Any tensions in gas supplies are likely to be felt in higher prices, rather than cut-offs, as Britain pays more to attract supplies from elsewhere, she argues.
“You just need to incentivise the electricity and gas to come back into the country,” she says. SSE has been “very focused on making sure we mitigate any issues” to make sure Keadby 1 is ready to generate in October, she adds.
Despite high fuel prices, the energy squeeze has been profitable for generators such as SSE. Profits at its thermal division climbed 91pc last year from £160.5m to £306.5m, as the gap between costs and sales widened.
Ministers are now toying with the idea of windfall taxes on electricity generators to help keep household bills down. The prospect has helped push SSE’s shares down from 1,916p in May to 1,663p this week. Unsurprisingly, it meets fierce pushback from the company.
Alistair Phillips-Davies, its chief executive, has instead recently called for more generators to sell electricity through long-term, fixed-price contracts below current high wholesale prices. He insists windfall taxes would deter investment, at a time when it is sorely needed to boost supplies and push forward the shift to cleaner energy.
For SSE, that involves its plans to invest around £24bn in the UK this decade, including on building major new wind farms, upgrading its electricity cables and developing hydrogen and carbon capture. It and others want the Government to hurry up with subsidy support for these fledgling technologies, however.

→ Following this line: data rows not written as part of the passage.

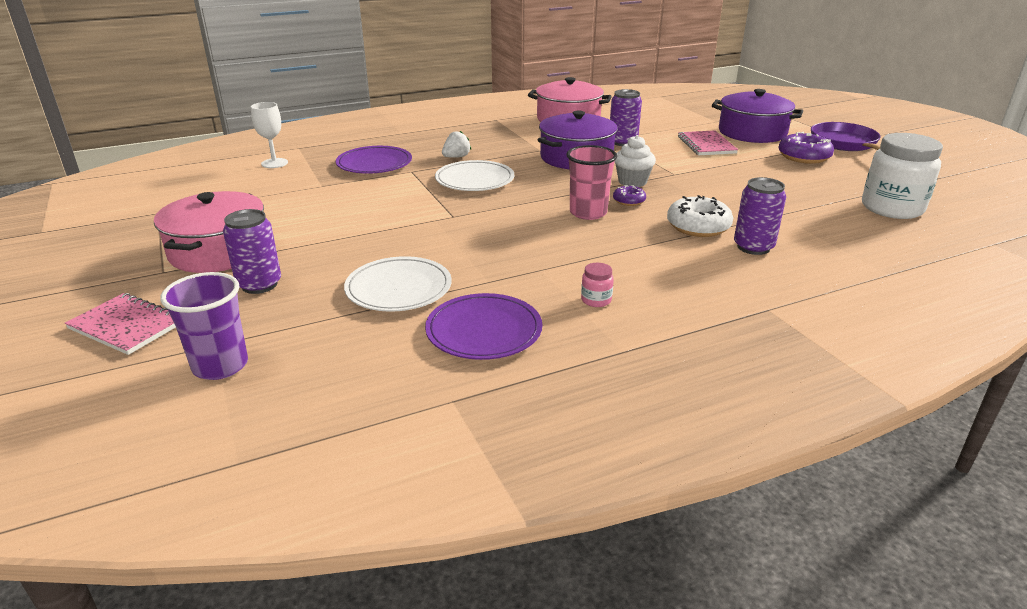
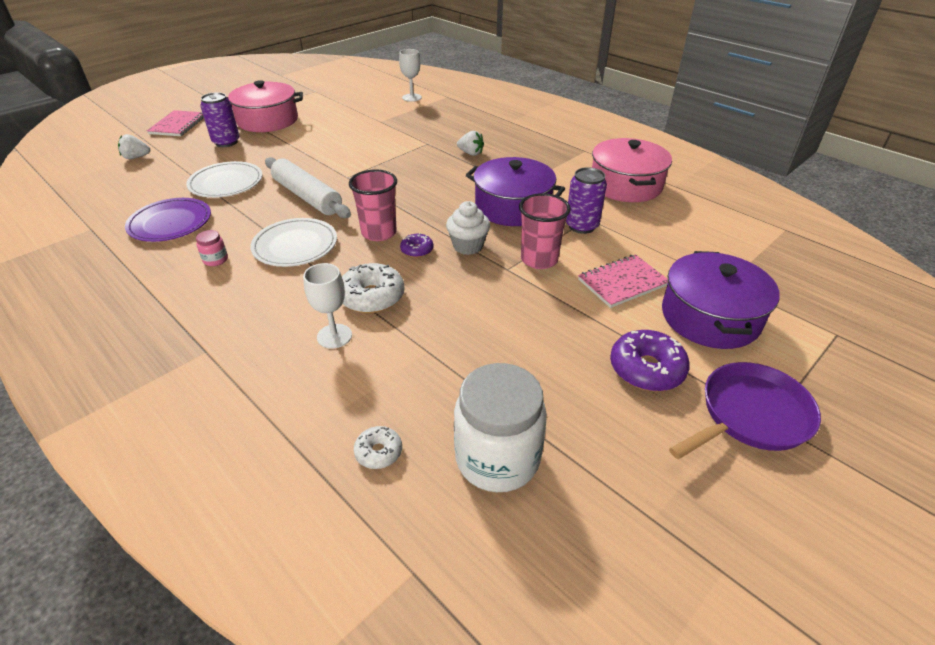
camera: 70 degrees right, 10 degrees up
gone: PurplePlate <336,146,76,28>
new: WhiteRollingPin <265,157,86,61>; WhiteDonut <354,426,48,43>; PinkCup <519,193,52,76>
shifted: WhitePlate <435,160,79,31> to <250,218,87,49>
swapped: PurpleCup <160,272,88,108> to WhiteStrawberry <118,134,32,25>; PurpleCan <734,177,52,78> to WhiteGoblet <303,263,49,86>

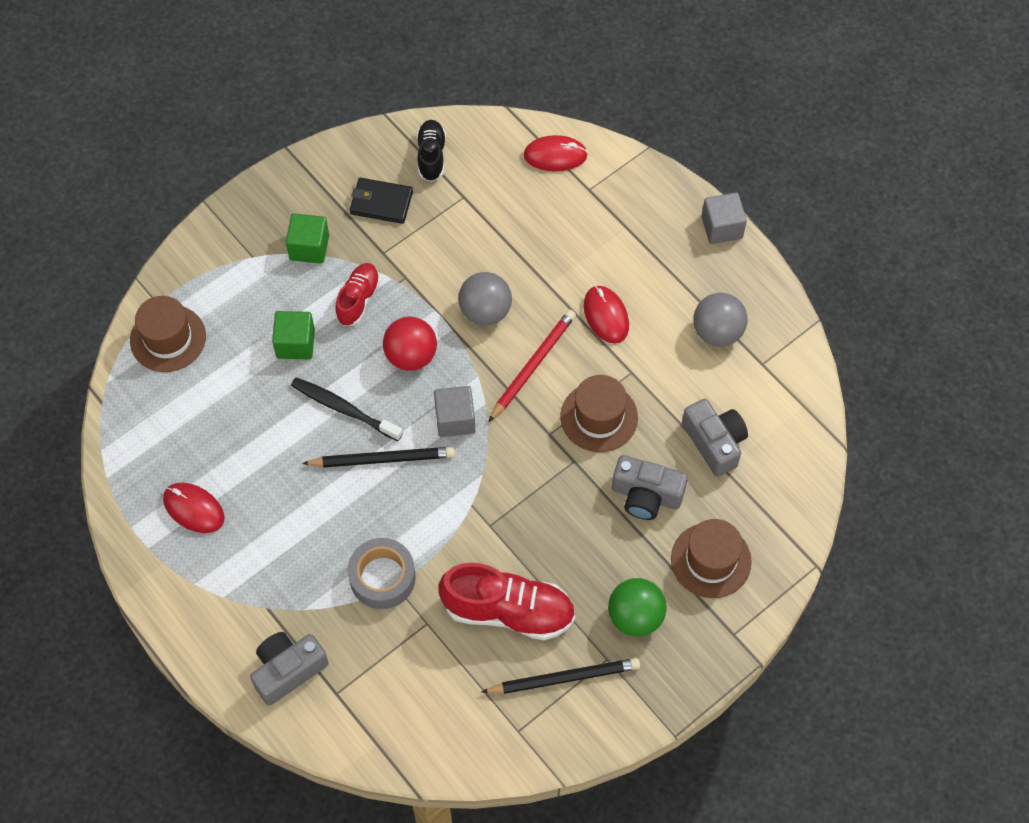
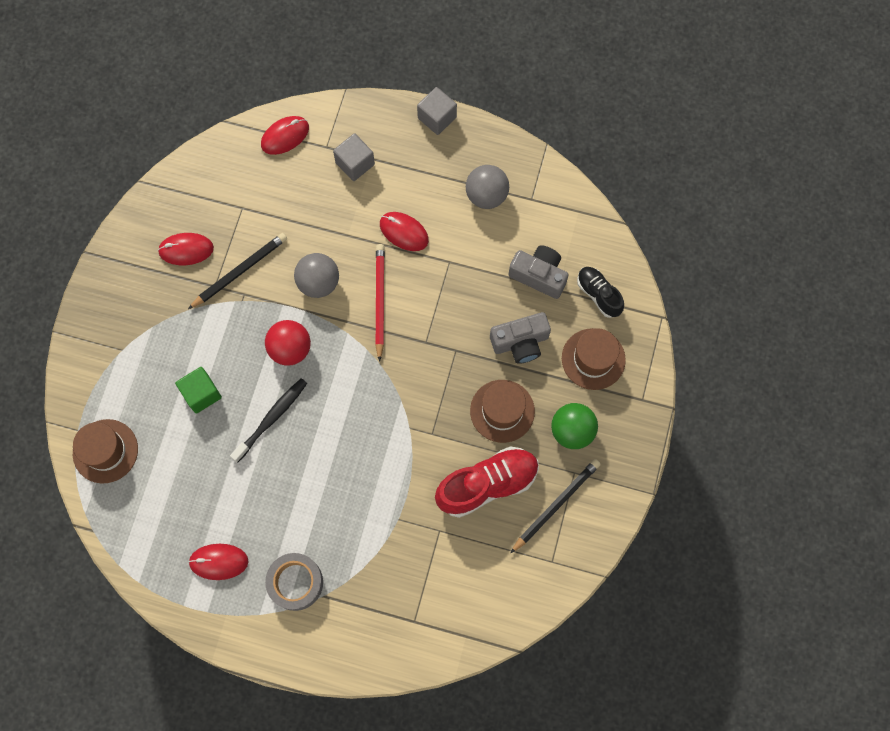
camera: 35 degrees left, 10 degrees up
gone: GreyCamera <250,632,79,74>; GreenCube <286,213,43,51>; RedShoe <335,263,45,63>
shifted: BlackPencil <302,447,153,20> to <188,233,99,76>; GreyTape <348,538,68,71> to <265,553,58,58>; GreyCube <434,386,41,51> to <333,133,42,48>; BrownHat <561,375,77,77> to <470,380,65,63>; BlackShoe <416,120,30,62> to <577,267,47,51>
swapped: BlackWallet <350,178,63,46> to RedMouse <158,233,56,32>
rotated: BlackToothbrush <291,377,112,64> = <230,378,77,85> 135 degrees clockwise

Wind power, for example, has been helped for years by long-term fixed price contracts backed by a levy on consumer bills.
“We need long-term pricing mechanisms to be able to secure that investment,” says Raw, arguing that under current arrangements it “just wouldn’t be economically justified” to add carbon capture onto power stations.
“The returns and the economics of building power stations is challenging,” she adds, noting that Keadby 2 “almost didn’t get built”, given uncertainty over its revenues when decisions were being made, and rising carbon prices.
“The board took a huge risk going ahead with it on the basis that we could anticipate the need for it then given everything [other generators] closing down,” she adds. “It was really a leap of faith in understanding that flexible capacity was going to be needed.”
SSE’s Keadby gas-fired power stations are built on the site of the former Keadby coal-fired power station. Grass-covered ash piles are all that’s left of the former, now surrounded by wind turbines. Its plans to burn hydrogen in power stations are based on the expectation that the future energy system will be dominated by offshore wind.
Burning hydrogen in a power plant makes little sense on its own, as hydrogen needs to first be produced either from natural gas or through electrolysis.
SSE’s planned 100pc hydrogen power station, in partnership with Equinor at Keadby, would be a world first. It and others believe hydrogen production can serve a useful role in “soaking up” excess electricity at times of high wind, effectively storing it to later convert back into power.
Critics question, however, whether there will be so much excess electricity given growing numbers of cables trading power with continent, creating new sources of demand. One major challenge identified by Raw is where to store the hydrogen once it is produced. Much more hydrogen is needed to produce the same energy as natural gas when burned in a power plant.
“Being able to have sufficient storage and then be able to run reliably even a 50MW plant is rare,” she says [Keadby 2 is 893MW]. I don’t know of another one.”
The Government is currently in talks with SSE rival Centrica about re-opening its Rough natural gas storage site off the Yorkshire coast. The immediate aim is to help secure natural gas supplies this and next winter, but Centrica hopes to eventually use it to store hydrogen. Large salt caverns around the Humber could prove a useful resource.
The potential is huge, Raw believes. “You can create this internal, indigenous sort of system that limits the impact of external shocks on the UK’s power supply,” she says. “That’s the vision we want to get to by 2030.”